Beatles Sheets
From the collection of: Mark Blackwell
Located in : Celebrity, Music, Romantic


 

Given Allee’s hometown Detroit connection, I figured this would be an appropriate first submission to The Allee Willis Museum of Kitsch: This framed document from the “Executive Office” of The Whittier Hotel in Detroit features a 1″ square of fabric cut from the bedsheets of a room the Beatles slept in during their first tour of the U.S. in 1964. The small sample of sheet is glued to a graphic of a bed – and this one is designated as having been snipped from the linens of John Lennon. The letterhead proclaims The Whittier to be “A Distinguished Hotel” – although that’s certainly called into question by the sheer fact that they chose to sell the bedsheets of their celebrity guests. The certificate reads as follows:

September 6, 1964

TO WHOM IT MAY CONCERN: This is to certify that the “Beatles” stayed at The Whittier Hotel, arriving at 1:17 A.M. September 6, 1964 (Detroit Time), occupying Executive Suite No. 1566, checking out at 2:05 P.M., September 6th, 1964.

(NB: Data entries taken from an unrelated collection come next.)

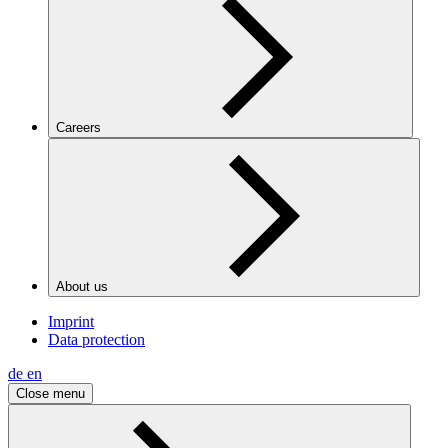
Careers
About us
Imprint
Data protection
de
en
Close menu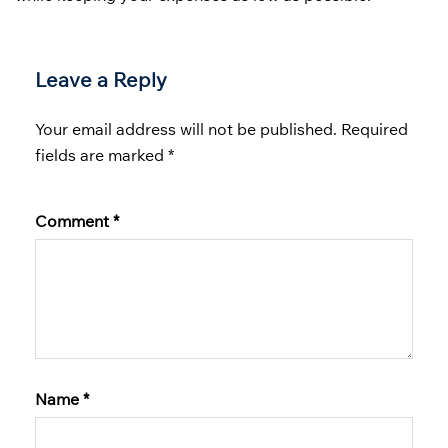
Leave a Reply
Your email address will not be published.
Required
fields are marked
*
Comment
*
Name
*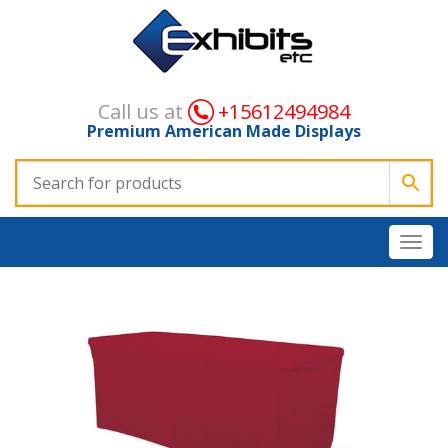
Call us at
+15612494984
Premium American Made Displays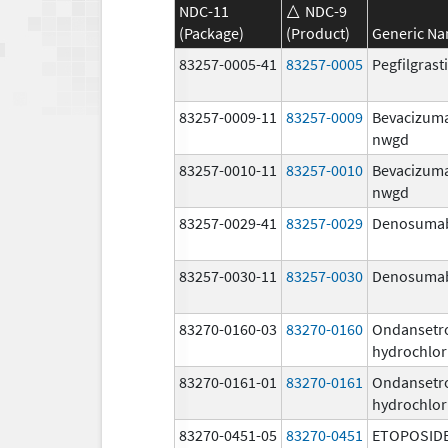
NDC-11
NDC-9
(Package)
(Product)
Generic N
83257-0005-41
83257-0005
Pegfilgras
83257-0009-11
83257-0009
Bevacizum
nwgd
83257-0010-11
83257-0010
Bevacizum
nwgd
83257-0029-41
83257-0029
Denosuma
83257-0030-11
83257-0030
Denosuma
83270-0160-03
83270-0160
Ondansetr
hydrochlor
83270-0161-01
83270-0161
Ondansetr
hydrochlor
83270-0451-05
83270-0451
ETOPOSID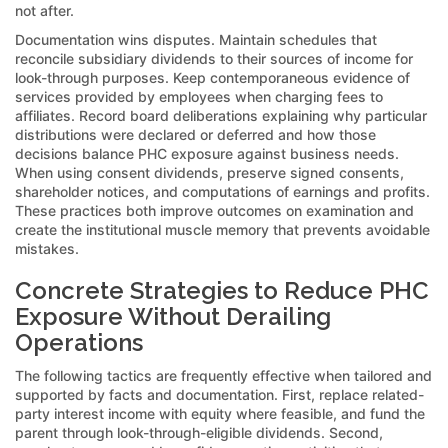
not after.
Documentation wins disputes. Maintain schedules that
reconcile subsidiary dividends to their sources of income for
look-through purposes. Keep contemporaneous evidence of
services provided by employees when charging fees to
affiliates. Record board deliberations explaining why particular
distributions were declared or deferred and how those
decisions balance PHC exposure against business needs.
When using consent dividends, preserve signed consents,
shareholder notices, and computations of earnings and profits.
These practices both improve outcomes on examination and
create the institutional muscle memory that prevents avoidable
mistakes.
Concrete Strategies to Reduce PHC
Exposure Without Derailing
Operations
The following tactics are frequently effective when tailored and
supported by facts and documentation. First, replace related-
party interest income with equity where feasible, and fund the
parent through look-through-eligible dividends. Second,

This is also to certify the bed linen below so designated is authentic and factual as to each of the “Beatles” using same.

Jimmie Hawkins, Managing Director

JOHN SLEPT HERE

©1964 Einhorn – Victor Productions – Chicago

It turns out this enterprise was the brainchild of Richy Victor and Larry Einhorn, two employees of WBKB television in Chicago. Victor and Einhorn came up with the sheet scheme to cash in on the raging Beatlemania of the day, making a deal with The Whittier to buy the Beatle bedlinens for $400 when the lads checked out. “We told ‘em to plug the rooms up as soon as the Beatles left, seal ‘em up like a murder scene,” recalled Victor in an interview 20 years later. The two men traveled to both The Whittier in Detroit and Kansas City’s Muehlebach Hotel with lawyers and witnesses, getting signed affidavits from the hotels that the Beatles had indeed slept in the rooms. Then they cut the sheets into 164,000 little squares, randomly assigned each piece to John, Paul, George or Ringo, and attempted to market them to collectors and fans. The get-rich-quick plan was a resounding failure, however, as the two men received less than lukewarm enthusiasm from potential buyers, as well as cease and desist letters from the Beatles’ lawyers. “We sold between 700 and 800 of the pieces of sheets,” Richy Victor admitted. “We lost money. We didn’t even get back what we paid for the sheets.” At the time of the newspaper interview in 1984, Victor still possessed plenty of the Beatles sheet scraps. “Bags and bags of them,” he bemoaned. “I keep them in shopping bags. They’re going to be with me for the rest of my life.”

What Allee has to say about this:
I remember when I saw in the Detroit News that they were selling scraps of the sheets. I wanted a piece so bad but, alas, that was not to be the case. Therefore, I’m elated that this is the first submission to the AWMoK! I would’ve preferred Paul’s sheets at the time but would have taken whoever they gave me. How much did they sell these for? If they only paid $400 for the sheets and didn’t make money what were they selling them for, a penny an inch?!